Question

A block A of mass 100kg rests on another block B of mass 200kg and is tied to a wall. The coefficient of friction between A And B is 0.2 and that between B and the ground is 0.3. What will be the minimum force F required to move the block B? (G=10m/S 2)

Answer 1

Step1: Given data

Mass of block A =$m_A=100kg$

Mass of block B = $m_B=200kg$

Coefficient of friction between A and B = ${\mu }_1=0.2$

Coefficient of friction between B and ground = ${\mu }_2=0.3$

Step2: Coefficient of friction

1. The coefficient of friction between two surfaces represents the amount of interaction between the two surfaces in terms of friction.
2. The coefficient of friction value can be used to determine surface roughness.
3. When any object under observation is subjected to the normal force operating on it, friction occurs.
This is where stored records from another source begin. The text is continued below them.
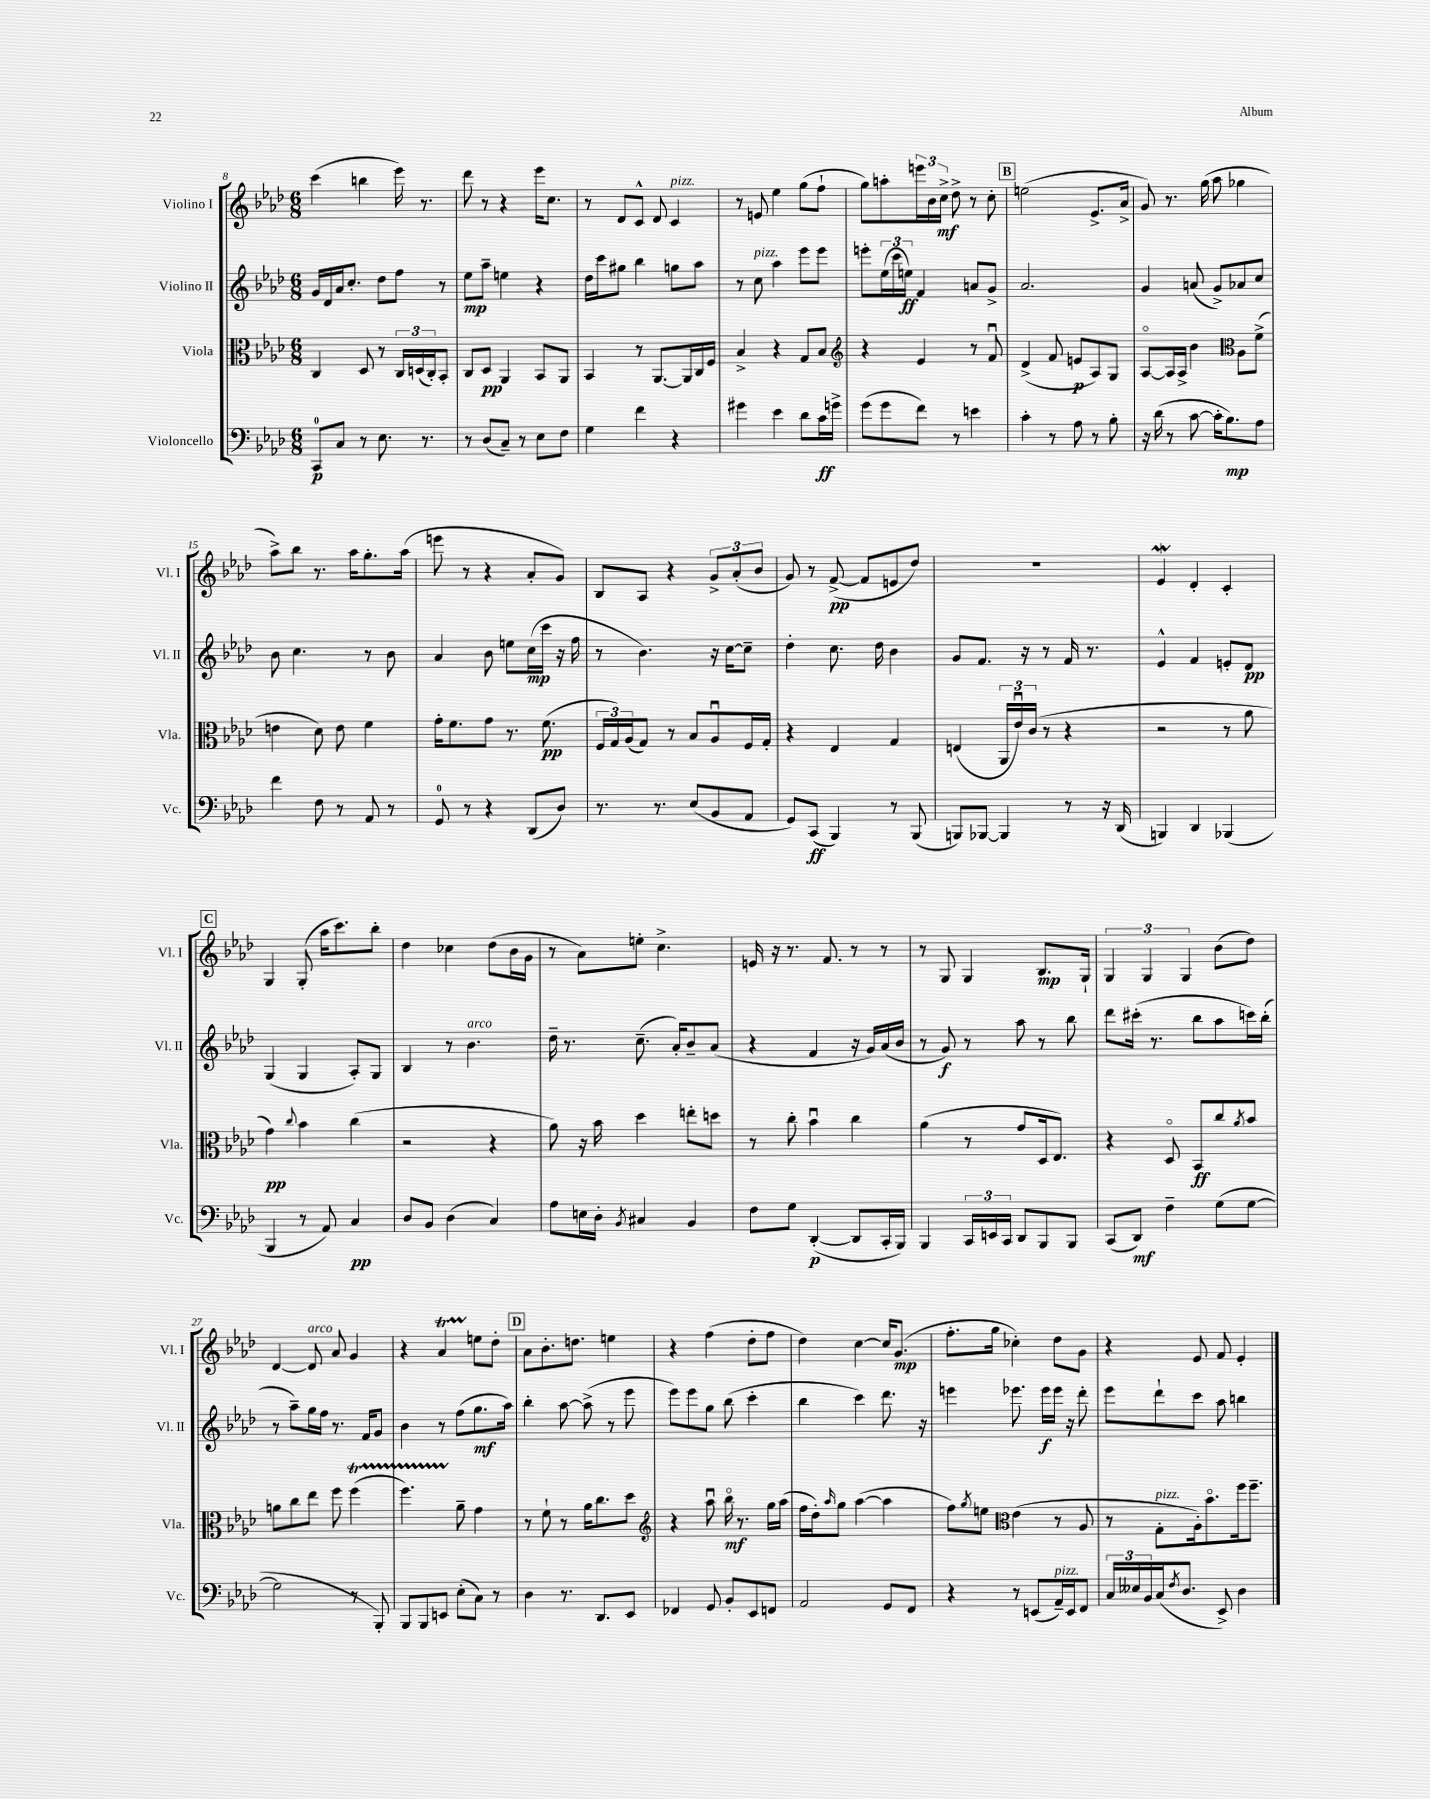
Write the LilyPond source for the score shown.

<<
\new StaffGroup <<
\new Staff = "s0" \with { instrumentName = "Violino I" shortInstrumentName = "Vl. I" } {
    \clef treble \key aes \major \numericTimeSignature \time 6/8
    c'''4( b''4 ees'''16) r8. |
    des'''8 r8 r4 ees'''16 c''8. |
    r8 des'8 c'8-^ des'8 c'4^\markup { \italic "pizz." } |
    r8 e'8 ees''4 g''8( f''8-! |
    g''8) a''8-. \tuplet 3/2 { e'''16 bes'16 c''16->\mf } des''8-> r8 c''8-. |
    \mark \markup { \box "B" } e''2( ees'8.-> aes'16-> |
    g'8) r8. g''16( aes''8 ges''4 |
    aes''8->) bes''8 r8. aes''16 g''8.-. aes''16( |
    e'''8 r8 r4 aes'8-. g'8) |
    bes8 aes8 r4 \tuplet 3/2 { g'8-> aes'8-.( bes'8 } |
    g'8) r8 f'8~->\pp( f'8 e'8 des''8) |
    R2. |
    ees'4\mordent des'4-. c'4-. |
    \mark \markup { \box "C" } g4 g8-.( aes''16 c'''8.) bes''8-. |
    des''4 ces''4 des''8( bes'16 g'16 |
    r8 aes'8) e''8-. c''4.-> |
    e'16 r16 r8. f'8. r8 r8 |
    r8 g8 g4 bes8.\mp g16-! |
    \tuplet 3/2 { g4 g4 g4 } bes'8( des''8) |
    des'4~ des'8^\markup { \italic "arco" } aes'8 g'4 |
    r4 aes'4\startTrillSpan e''8\stopTrillSpan des''8-. |
    \mark \markup { \box "D" } aes'8 bes'8.-. d''8. e''4 |
    r4 f''4( des''8-. f''8 |
    des''4) c''4~ c''16 g'8.\mp( |
    f''8.-. g''16 ces''4-.) des''8 g'8 |
    r4 ees'8 f'8 ees'4-. \bar "|." |
}
\new Staff = "s1" \with { instrumentName = "Violino II" shortInstrumentName = "Vl. II" } {
    \clef treble \key aes \major \numericTimeSignature \time 6/8
    g'16 des'16 aes'16 c''8.-. des''8 f''8 r8 |
    ees''8\mp aes''8-- e''4 r4 |
    des''16 c'''16 gis''8 bes''4 g''8 aes''8 |
    r8 c''8^\markup { \italic "pizz." } aes''4 ees'''8 ees'''8 |
    e'''8-. \tuplet 3/2 { ees''16( c'''16 e''16\ff) } f'4 a'8 g'8-> |
    \mark \markup { \box "B" } aes'2. |
    g'4 a'8( g'8->) aes'8 c''8 |
    bes'8 c''4. r8 bes'8 |
    aes'4 bes'8 e''8 c''16\mp( c'''16 r16 f''16 |
    r8 bes'4.) r16 c''16~ c''8-- |
    des''4-. c''8. des''16 bes'4 |
    g'8 f'8. r16 r8 f'16 r8. |
    ees'4-^ f'4 e'8-. des'8\pp |
    \mark \markup { \box "C" } g4( g4 aes8-.) g8 |
    bes4 r8 bes'4.^\markup { \italic "arco" } |
    des''16-- r8. c''8.--( aes'16-.) bes'8-- aes'8( |
    r4 f'4 r16 g'16) aes'16( bes'16 |
    r8 g'8\f) r8 aes''8 r8 bes''8 |
    des'''8 cis'''16-.( r8. bes''8 aes''8 c'''16) bes''16-.( |
    r8 aes''8--) g''16 f''16 r8. f'16 g'8 |
    bes'4 r8 f''8( g''8.\mf aes''16) |
    \mark \markup { \box "D" } bes''4-. aes''8~ aes''8->( r8 ees'''8 |
    ees'''8) ees'''8 g''8 bes''8( c'''4-. |
    bes''4 c'''4) des'''8. r16 |
    e'''4 ees'''8. ees'''16\f ees'''16 r16 des'''8-. |
    ees'''8 des'''8-! c'''8 aes''8 b''4 \bar "|." |
}
\new Staff = "s2" \with { instrumentName = "Viola" shortInstrumentName = "Vla." } {
    \clef alto \key aes \major \numericTimeSignature \time 6/8
    c4 des8 r8 \tuplet 3/2 { c16 d16( c16-.) } bes,8-. |
    c8 des8\pp aes,4 bes,8 aes,8 |
    bes,4 r8 aes,8.~ aes,16 c16 f16 |
    bes4-> r4 g8 bes8 |
    \clef treble r4 ees'4 r8 f'8\downbow |
    \mark \markup { \box "B" } des'4->( f'8 e'8\p aes8) g8 |
    aes8~\flageolet aes16 aes16-> bes'4 \clef alto aes8 f'8->( |
    e'4 des'8) e'8 f'4 |
    g'16-. f'8. g'8 r8. f'8.\pp( |
    \tuplet 3/2 { f16 g16) aes16( } g8) r8 bes8 aes8\downbow f16 g16-. |
    r4 ees4 g4 |
    e4( \tuplet 3/2 { aes,16 ees'16\downbow) c'16( } r8 r4 |
    r2 r8 aes'8 |
    \mark \markup { \box "C" } g'4\pp) \appoggiatura { c''8 } bes'4 c''4( |
    r2 r4 |
    aes'8) r16 bes'16 des''4 e''8-. d''8 |
    r8 c''8-. bes'4\downbow c''4 |
    aes'4( r8 g'8 des16 ees8.) |
    r4 des8\flageolet bes,8\ff c''8 \acciaccatura { aes'8 } bes'8 |
    a'8 c''8 ees''8 f''8 f''4\startTrillSpan( |
    f''4.) aes'8--\stopTrillSpan g'4 |
    \mark \markup { \box "D" } r8 f'8-! r8 aes'16 c''8. des''8 |
    \clef treble r4 aes''8\downbow bes''16\flageolet\mf r8. g''16 aes''16( |
    f''16 des''16-.) \grace { aes''16 } g''8 aes''4~( aes''4 |
    f''8) \acciaccatura { g''8 } e''8 \clef alto ees'4( r8 aes8 |
    r8 g8-.^\markup { \italic "pizz." } aes16-.) bes'8.\flageolet f''16 f''8.-- \bar "|." |
}
\new Staff = "s3" \with { instrumentName = "Violoncello" shortInstrumentName = "Vc." } {
    \clef bass \key aes \major \numericTimeSignature \time 6/8
    c,8-0\p c8 r8 ees8. r8. |
    r8 des8( c8--) r8 ees8 f8 |
    g4 f'4 r4 |
    gis'4 ees'4 des'8 c'16\ff g'16-> |
    g'8( g'8 f'8) r8 e'4 |
    \mark \markup { \box "B" } c'4-. r8 aes8 r8 bes8-. |
    r16 des'16( r8 c'8~ c'16-. bes8.\mp) aes8 |
    f'4 f8 r8 aes,8 r8 |
    g,8-0 r8 r4 des,8( des8) |
    r8. r8. ees8( bes,8 aes,8 |
    g,8) c,8\ff( bes,,4) r8 bes,,8( |
    b,,8) bes,,8~ bes,,4 r8 r16 des,16( |
    b,,4) des,4 bes,,4( |
    \mark \markup { \box "C" } bes,,4 r8 aes,8) c4\pp |
    des8 bes,8 des4( c4) |
    aes8 e16 des16-. \acciaccatura { bes,8 } cis4 bes,4 |
    f8 g8 des,4~-.\p( des,8 c,16-. bes,,16) |
    bes,,4 \tuplet 3/2 { c,16 e,16 c,16 } des,8 bes,,8 bes,,8 |
    c,8( des,8\mf) f4-- g8( g8~ |
    g2 r8 bes,,8-.) |
    bes,,8 bes,,8 e,8 ees8-.( c8) r8 |
    \mark \markup { \box "D" } des4 r8. des,8. ees,8 |
    fes,4 g,8 bes,8-. ees,8 f,8 |
    aes,2 g,8 f,8 |
    r4 r8 e,8( aes,16--^\markup { \italic "pizz." }) e,16 f,8 |
    \tuplet 3/2 { c16 eeses16 bes,16 } c16( \acciaccatura { f8 } des8. ees,8->) des4 \bar "|." |
}
>>
>>
\layout { \context { \Score currentBarNumber = #8 } }
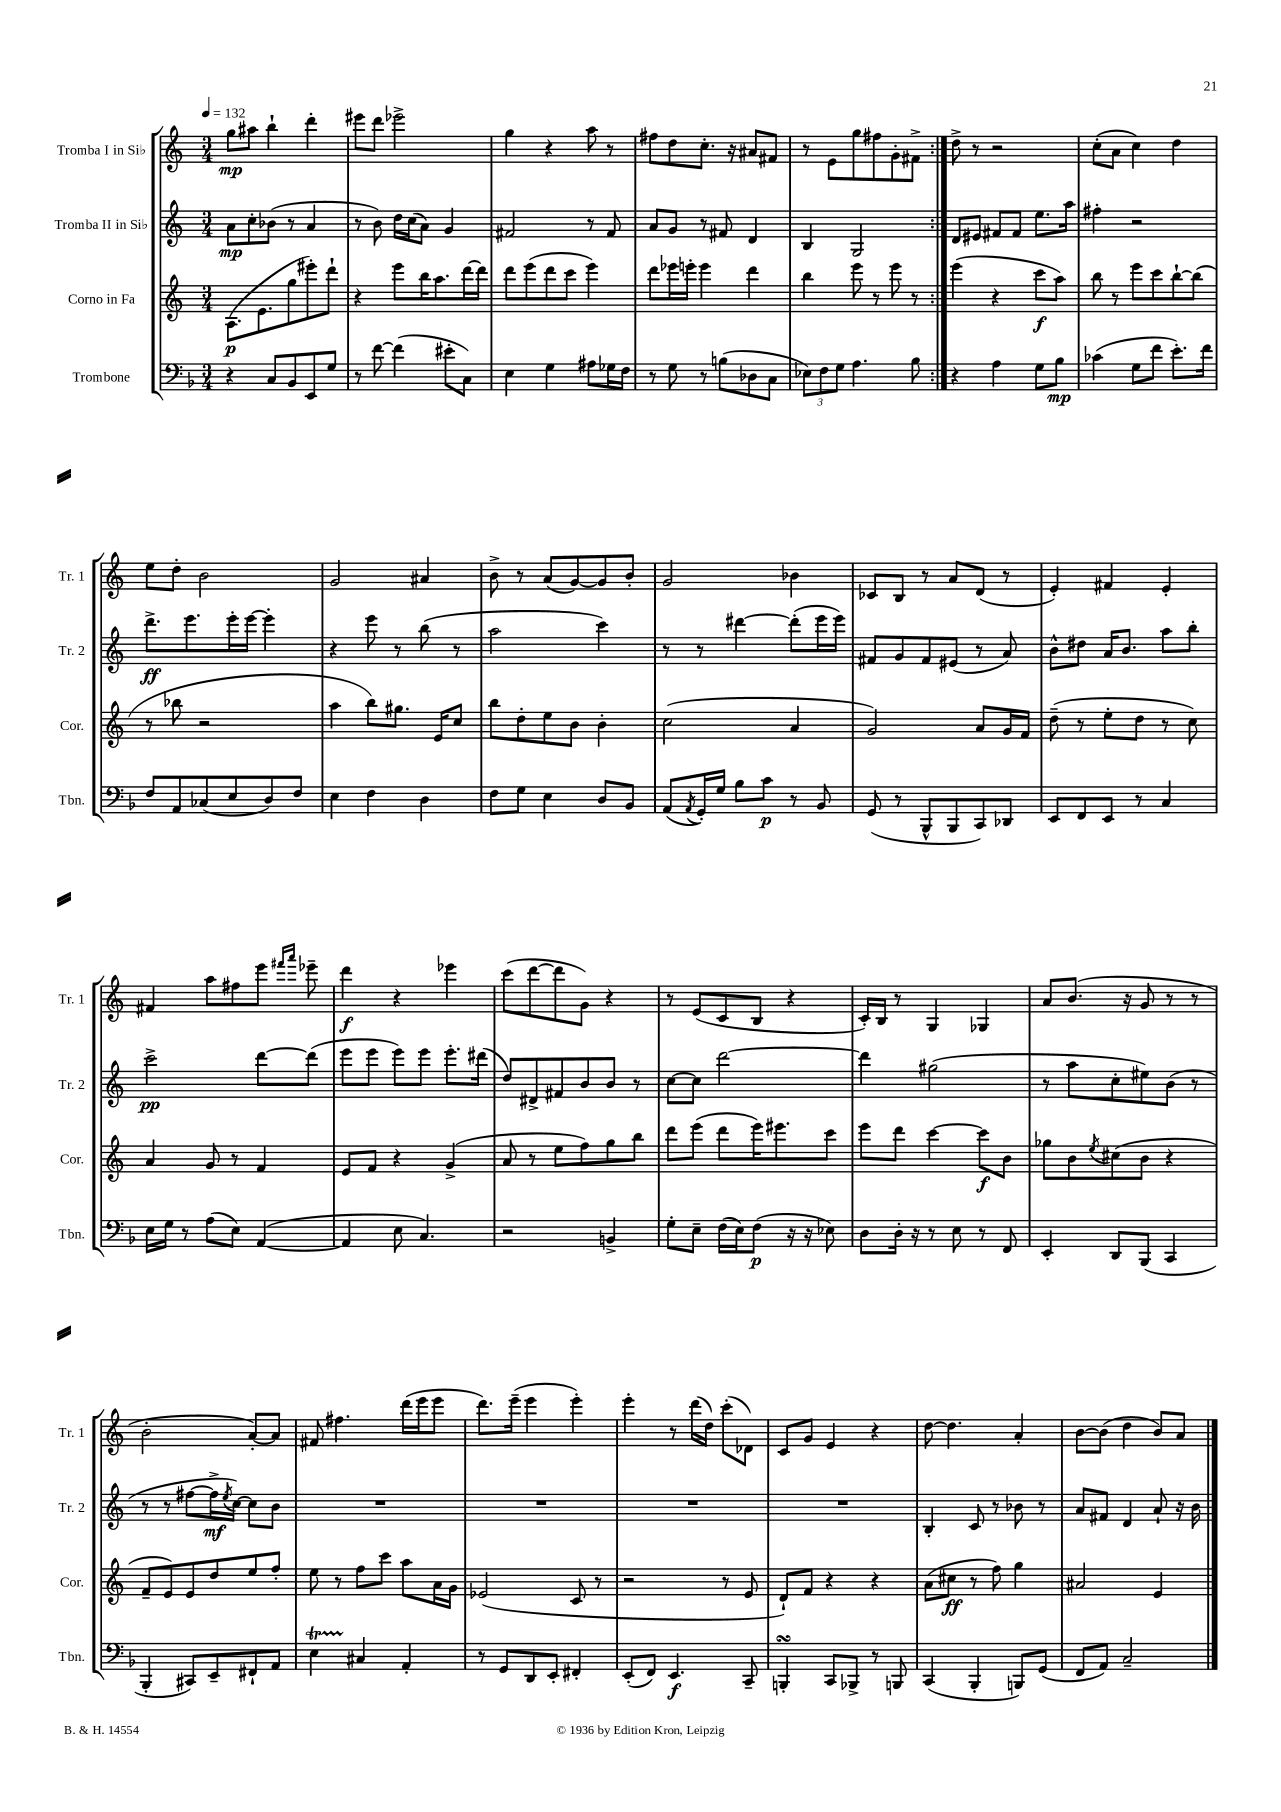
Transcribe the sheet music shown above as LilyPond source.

<<
\new StaffGroup <<
\new Staff = "s0" \with { instrumentName = "Tromba I in Sib" shortInstrumentName = "Tr. 1" } {
    \clef treble \key c \major \numericTimeSignature \time 3/4 \tempo 4 = 132
    \repeat volta 2 { g''8\mp ais''8 b''4-! d'''4-. |
    eis'''8 d'''8 ees'''2-> |
    g''4 r4 a''8 r8 |
    fis''8 d''8 c''8.-. r16 ais'8 fis'8 |
    r8 e'8 g''8 fis''8 g'8-. fis'8-> | }
    d''8-> r8 r2 |
    c''8-.( a'8 c''4) d''4 |
    e''8 d''8-. b'2 |
    g'2 ais'4 |
    b'8-> r8 a'8( g'8~) g'8 b'8-. |
    g'2 bes'4 |
    ces'8 b8 r8 a'8 d'8( r8 |
    e'4-.) fis'4 e'4-. |
    fis'4 a''8 fis''8 e'''8 \grace { fis'''16 a'''16 } ees'''8-- |
    d'''4\f r4 ees'''4 |
    c'''8( d'''8~ d'''8 g'8) r4 |
    r8 e'8( c'8 b8 r4 |
    c'16-.) b16 r8 g4 ges4 |
    a'8 b'8.( r16 g'8 r8 r8 |
    b'2-. a'8~-.) a'8 |
    fis'8 fis''4. d'''16( e'''16 e'''8 |
    d'''8.) e'''16--( e'''4 e'''4-.) |
    e'''4-. r8 d'''16( d''16) c'''8-.( des'8) |
    c'8 g'8 e'4 r4 |
    d''8~ d''4. a'4-. |
    b'8~ b'8( d''4 b'8) a'8 \bar "|." |
}
\new Staff = "s1" \with { instrumentName = "Tromba II in Sib" shortInstrumentName = "Tr. 2" } {
    \clef treble \key c \major \numericTimeSignature \time 3/4
    \repeat volta 2 { a'8\mp c''8-. bes'8( r8 a'4 |
    r8 b'8) d''16 c''16( a'8) g'4 |
    fis'2 r8 fis'8 |
    a'8 g'8 r8 fis'8 d'4 |
    b4 g2 | }
    d'8 eis'8 fis'8 fis'8 e''8. a''16 |
    fis''4-. r2 |
    d'''8.->\ff e'''8. e'''16-. e'''16~ e'''4-. |
    r4 e'''8 r8 b''8( r8 |
    a''2 c'''4) |
    r8 r8 dis'''4~ dis'''8-.( e'''16 e'''16) |
    fis'8 g'8 fis'8 eis'8( r8 a'8) |
    b'8-^ dis''8 a'16 b'8. a''8 b''8-. |
    c'''2->\pp d'''8~ d'''8( |
    e'''8 e'''8 e'''8) e'''8 e'''8.-. dis'''16( |
    d''8) dis'8-> fis'8 b'8 b'8 r8 |
    c''8~ c''8 d'''2~ |
    d'''4 gis''2( |
    r8 a''8 c''8-. eis''8) b'8( r8 |
    r8 r8 fis''8~ fis''16->\mf \acciaccatura { e''8 } c''16~) c''8 b'8 |
    R2. |
    R2. |
    R2. |
    R2. |
    b4-. c'8 r8 bes'8 r8 |
    a'8 fis'8 d'4 a'8-! r16 b'16 \bar "|." |
}
\new Staff = "s2" \with { instrumentName = "Corno in Fa" shortInstrumentName = "Cor." } {
    \clef treble \key c \major \numericTimeSignature \time 3/4
    \repeat volta 2 { a8.\p( e'8. g''8 eis'''8-.) d'''8-! |
    r4 e'''8 b''16 a''8. d'''16~ d'''16 |
    d'''8 e'''8( d'''8 c'''8 e'''4) |
    d'''8 ees'''16 e'''16-. e'''4 d'''4 |
    b''4 e'''8 r8 e'''8 r8 | }
    e'''4( r4 c'''8\f a''8) |
    b''8 r8 e'''8 c'''8 b''8~-! b''8( |
    r8 bes''8 r2 |
    a''4 b''8) gis''8. e'16 c''8 |
    b''8 d''8-. e''8 b'8 b'4-. |
    c''2( a'4 |
    g'2) a'8 g'16 f'16 |
    d''8--( r8 e''8-. d''8 r8 c''8) |
    a'4 g'8 r8 f'4 |
    e'8 f'8 r4 g'4->( |
    a'8 r8 e''8 f''8) g''8 b''8 |
    d'''8 e'''8( d'''8 e'''16) eis'''8. c'''8 |
    e'''8 d'''8 c'''4~ c'''8\f b'8 |
    ges''8 b'8 \acciaccatura { e''8 } cis''8( b'8 r4 |
    f'8-- e'8) e'8 d''8 e''8 f''8-. |
    e''8 r8 f''8 c'''8 a''8 a'16 g'16 |
    ees'2( c'8 r8 |
    r2 r8 e'8 |
    d'8-!) f'8 r4 r4 |
    a'8( cis''8\ff r8 f''8) g''4 |
    ais'2 e'4 \bar "|." |
}
\new Staff = "s3" \with { instrumentName = "Trombone" shortInstrumentName = "Tbn." } {
    \clef bass \key f \major \numericTimeSignature \time 3/4
    \repeat volta 2 { r4 c8 bes,8 e,8 g8 |
    r8 f'8~ f'4( eis'8-. c8) |
    e4 g4 ais8 ges16 f16 |
    r8 g8 r8 b8( des8 c8 |
    \tuplet 3/2 { ees8) f8 g8 } a4. bes8 | }
    r4 a4 g8 bes8\mp |
    ces'4( g8 f'8 e'8.-.) f'16 |
    f8 a,8 ces8( e8 d8) f8 |
    e4 f4 d4 |
    f8 g8 e4 d8 bes,8 |
    a,8( \acciaccatura { a,8 } g,16-.) g16 bes8 c'8\p r8 bes,8 |
    g,8( r8 bes,,8-^ bes,,8 c,8) des,8 |
    e,8 f,8 e,8 r8 c4 |
    e16 g16 r8 a8( e8) a,4~( |
    a,4 e8 c4.) |
    r2 b,4-> |
    g8-. e8-- f16( e16) f8\p( r16 r16 ees8) |
    d8 d16-. r16 r8 e8 r8 f,8 |
    e,4-. d,8 bes,,8( c,4 |
    bes,,4-. cis,8) e,8-- fis,8-! a,8 |
    e4\startTrillSpan cis4\stopTrillSpan a,4-. |
    r8 g,8 d,8 e,8-. fis,4-. |
    e,8-.( f,8) e,4.\f c,8-- |
    b,,4-.\turn c,8 bes,,8-> r8 b,,8 |
    c,4( bes,,4-. b,,8) g,8( |
    f,8 a,8) c2-- \bar "|." |
}
>>
>>
\layout { \context { \Score \remove "Bar_number_engraver" } }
Step3: Drawing a free body diagram

1. In the given question there are so many forces like,
2. The friction force between block A and block B = $f_1$
3. The friction force between block B and block ground = $f_2$
4. Tension in the rope = $T$

Step4: Formula used

The frictional force is calculated as,

$$\begin{gathered} f=\mu mg \\ [where\mu =coefficientoffriction, \\ m=massofobject, \\ g=accelerationduetogravity] \end{gathered}$$

Step5: Calculating frictional force

The frictional force acting between blocks A and B $f_1={\mu }_1{m}_{A}g=0.2\times 100\times 10=200N$

The frictional force acting between block B and ground $f_2={\mu }_2{m}_{B}g=0.3\times (100+200)\times 10=900N$

Step6: Calculating minimum frictional force

Now, we can see from the diagram that the minimum force required to move block B will be sufficient to overcome the friction forces (friction forces between both blocks and friction forces between the ground and block A). As a result, the minimum value must be the total of both friction forces.

Hence the force required to move the block

$$\begin{gathered} F=f_1+f_2 \\ F=200+900 \\ F=1100N \end{gathered}$$

Hence the required force will be 1100N.